*** Opening PROVIDED DATA ***
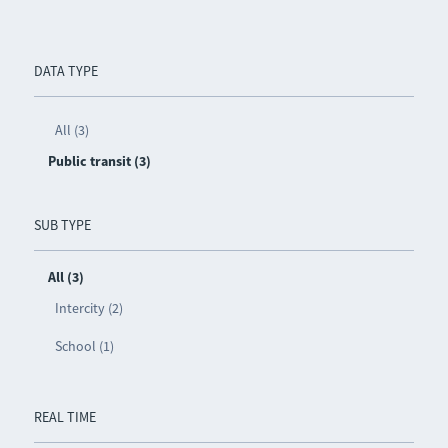
DATA TYPE
All (3)
Public transit (3)
SUB TYPE
All (3)
Intercity (2)
School (1)
REAL TIME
*** Closing PROVIDED DATA ***
_WORK TO COMPLETE_.
Reproduce the lines of the records with "Intercity" swapped for "Regional" and nothing else changed. Leave the pictures out of your answer.

_ANSWER TO THIS EXERCISE_.
DATA TYPE
All (3)
Public transit (3)
SUB TYPE
All (3)
Regional (2)
School (1)
REAL TIME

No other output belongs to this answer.